Sipping black tea in a cafe overlooking central Ankara, Ahmet Faruk Unsal reflects on his time with Turkey’s ruling Justice and Development Party (AKP) as supporters prepare to mark the 16th anniversary of the party’s founding. Deutsche Welle reports.
Unsal served as AKP deputy for the southeastern province of Adiyaman from 2002 to 2007, a period he describes as the party’s “Golden Age.”
“[At that time,] they had good relations with Europe and were seen as a democratic model for the Muslim world,” he told DW. “Then they began to erase the progress they had made.”
Under the leadership of its most charismatic member, current President Tayyip Recep Erdoğan, the party improved access to social services for the nation’s poorest, undertook infrastructure mega-projects and stabilized the economy, making Turkey attractive to foreign investment.
Yet after 2007, the party passed a series of constitutional amendments that consolidated its power and began to crackdown on opponents, drawing international criticism first during the 2013 Gezi protests, and later for ongoing mass purges following last year’s coup attempt.
The AKP still maintains support from about half of Turkish voters and is revered by many for having brought political representation to the nation’s pious citizens, but as Erdoğan takes the stage Monday evening at an anniversary rally in a suburb of Ankara, his party’s legacy is increasingly deemed as authoritarian by opponents and Western observers.
The country remains under a state of emergency as efforts to persecute suspected coup plotters have spread to critical institutions, NGOs and media outlets.

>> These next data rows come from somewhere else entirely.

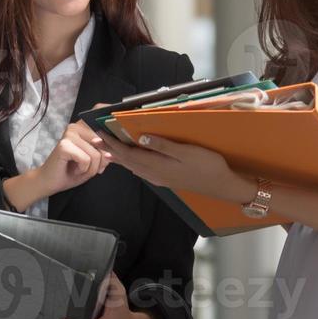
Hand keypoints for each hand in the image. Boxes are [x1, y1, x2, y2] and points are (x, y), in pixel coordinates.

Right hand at [4, 119, 111, 210]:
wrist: (50, 182)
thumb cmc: (72, 171)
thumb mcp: (94, 161)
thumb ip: (104, 153)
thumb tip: (110, 152)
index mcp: (83, 127)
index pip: (104, 127)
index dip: (109, 142)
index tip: (107, 154)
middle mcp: (76, 126)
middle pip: (103, 144)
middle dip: (100, 162)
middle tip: (87, 167)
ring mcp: (69, 134)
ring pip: (96, 154)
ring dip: (91, 168)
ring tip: (79, 169)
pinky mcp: (63, 145)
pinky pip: (86, 159)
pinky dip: (83, 169)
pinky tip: (74, 169)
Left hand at [100, 132, 249, 202]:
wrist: (222, 186)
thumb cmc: (207, 165)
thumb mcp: (186, 152)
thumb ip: (163, 145)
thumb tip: (140, 138)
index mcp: (157, 165)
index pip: (128, 153)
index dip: (112, 143)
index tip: (99, 132)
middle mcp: (154, 174)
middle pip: (126, 161)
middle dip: (110, 149)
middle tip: (95, 139)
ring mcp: (160, 178)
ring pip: (133, 167)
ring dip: (119, 157)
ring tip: (107, 149)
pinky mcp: (166, 179)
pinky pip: (141, 170)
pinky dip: (131, 163)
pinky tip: (131, 161)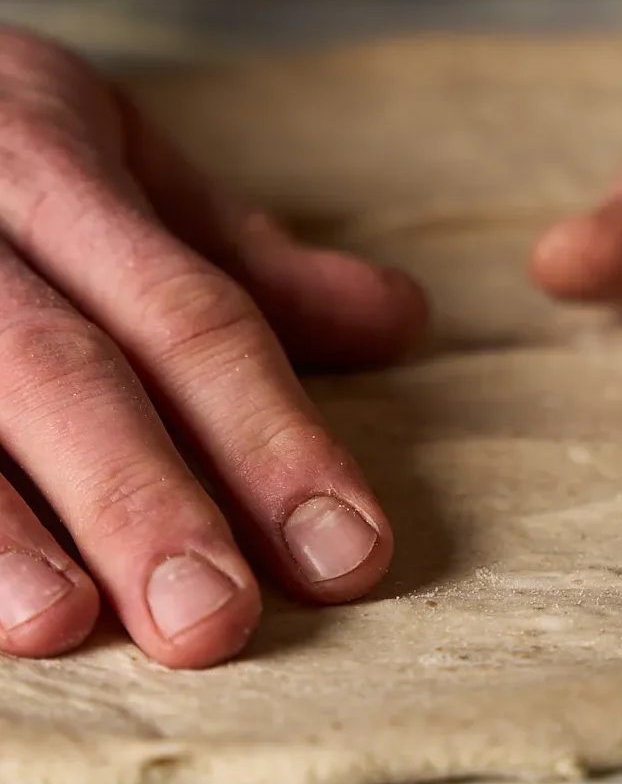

In March, Unsal was relieved of his position as chairman of Mazlumder, Turkey’s main human rights organization, along with more than 3,000 colleagues.
“The public initially had sympathy for Erdoğan and the AKP founders because they were oppressed by the state for the religious views … now they have become the oppressors,” Unsal said. “Under normal democratic conditions, [they] would lose.”